Au minimum, la suspension devrait durer "plusieurs mois", dit à l'AFP Erik Seedhouse, professeur à l'université aéronautique Embry-Riddle en Floride. Il rappelle que des vaisseaux Progress, transportant uniquement du matériel mais dont les lanceurs sont similaires à la fusée qui a eu un problème jeudi, avaient connu des déboires en 2015.
"Dans le cas présent, il s'agit de véhicules habités, donc les enquêtes devront être encore plus rigoureuses", explique l'expert américain.
Il n'est pas exclu que les trois membres d'équipage actuels de l'ISS, l'Allemand Alexander Gerst, l'Américaine Serena Aunon-Chancellor et le Russe Sergueï Prokopiev, doivent rester plus longtemps que prévu, alors qu'ils devaient rentrer en décembre.
En général, l'ISS a cinq ou six spationautes à bord, pour des missions d'environ six mois. Ils se relaient et l'ISS a ainsi été continuellement habitée depuis novembre 2000.
Un problème potentiel est que le vaisseau Soyouz leur permettant de revenir sur Terre, qui est déjà amarré à l'ISS, a une limite d'environ 200 jours à partir de l'amarrage en juin dernier, en raison des batteries installées à bord, a confirmé la Nasa... ce qui repousse en théorie à janvier la date-limite pour un retour sur Terre.
C'est le seul vrai facteur limitant, ajoute John Logsdon, expert américain de l'histoire spatiale et professeur émérite à l'Université George Washington.
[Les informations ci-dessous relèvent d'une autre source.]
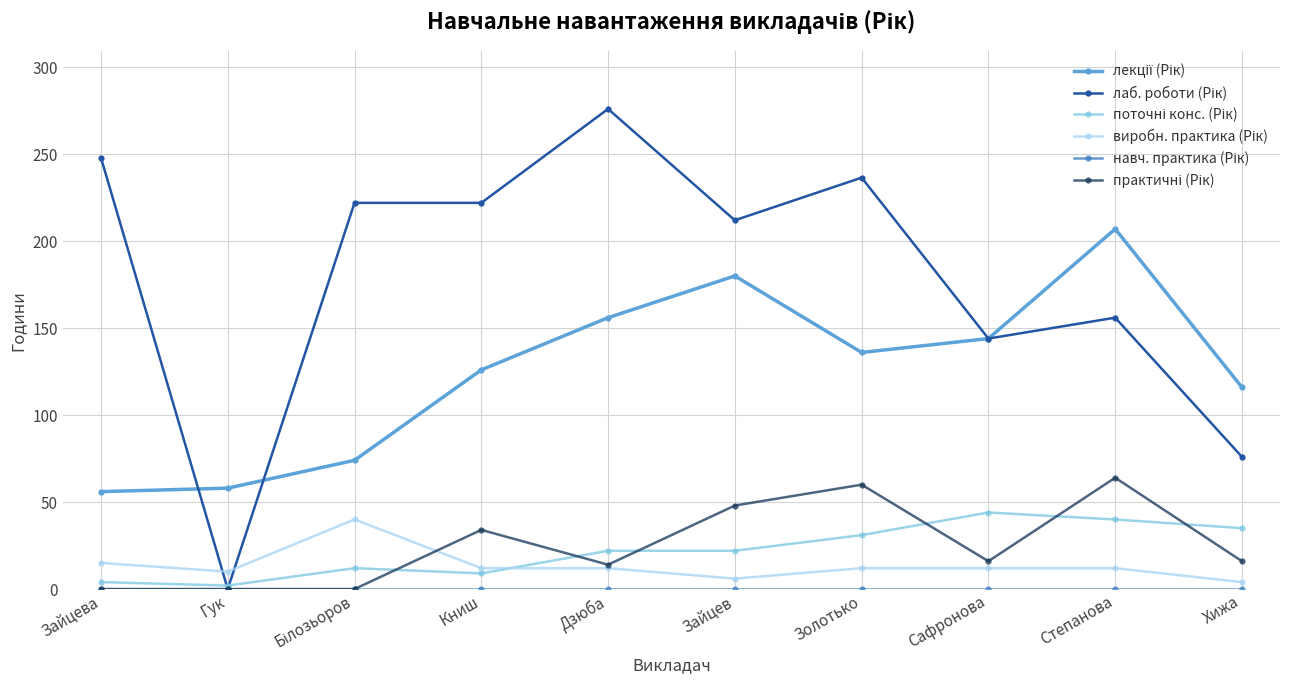

What is the total value across all series at Степанова?

479.0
En termes de vivres, l'équipage peut durer de nombreux mois, et l'ISS est régulièrement ravitaillée par des missions cargo japonaises et américaines.
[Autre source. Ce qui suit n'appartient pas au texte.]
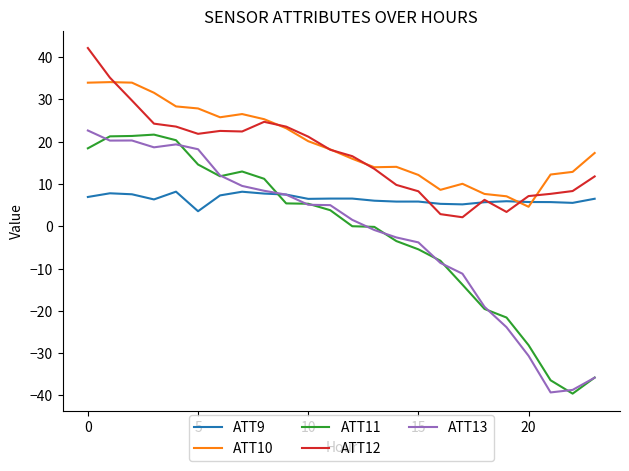

What is the maximum value shown in the chart?

42.2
- Quand les fusées américaines seront-elles prêtes?
La Nasa a remisé ses navettes spatiales au garage en 2011, et paie la Russie des dizaines de millions de dollars par place pour envoyer ses astronautes sur l'ISS.
Mais ces contrats s'arrêtent fin 2019, et la Nasa a passé des contrats avec des compagnies américaines pour prendre le relais: Boeing d'une part et SpaceX de l'autre.
Désormais plus contrainte sur son budget qu'à la grande époque Apollo, la Nasa a changé sa relation avec l'industrie, en devenant cliente alors qu'elle était autrefois partenaire des grands sous-traitants industriels pour développer ses propres fusées.
La compagnie d'Elon Musk, par ailleurs patron du constructeur de voitures électriques Tesla, s'est engouffrée dans la brèche avec ses fusées Falcon 9. SpaceX a lancé depuis 2012 de nombreux satellites de l'agence spatiale américaine, et effectué 16 missions de ravitaillement de l'ISS.
Tout naturellement, elle a été sélectionnée pour envoyer des astronautes de la Nasa sur l'ISS, ce qui sera une première historique pour une compagnie privée.
Mais son programme, comme celui de Boeing, a pris du retard, comme c'est souvent le cas dans le secteur. Le dernier calendrier prévoit un premier vol test à vide de la Falcon 9 équipée de la nouvelle capsule habitable Dragon en janvier 2019, avec un test habité en juin 2019. Pour Boeing, ce sera en mars et août 2019, respectivement.
- Une Station vide?
Les problèmes de Soyouz ajoutent au casse-tête pour les Etats-Unis, qui ont comme politique d'avoir une présence continue dans l'espace. Une interruption serait désastreuse en termes d'image, mais aussi pour les nombreux travaux de recherche à bord de l'ISS, qui est un véritable laboratoire scientifique.
Le moindre nouveau retard chez SpaceX ou Boeing risquerait de repousser l'homologation et la première mission d'envoi d'astronautes à 2020 au lieu de 2019.
L'incident de jeudi "accroît la pression sur le programme privé de transport américain pour tenir le calendrier", dit John Logsdon à l'AFP.
L'ISS est du reste capable de voler sans présence humaine, pendant "une longue période", a assuré Kenny Tood, de la Nasa, jeudi.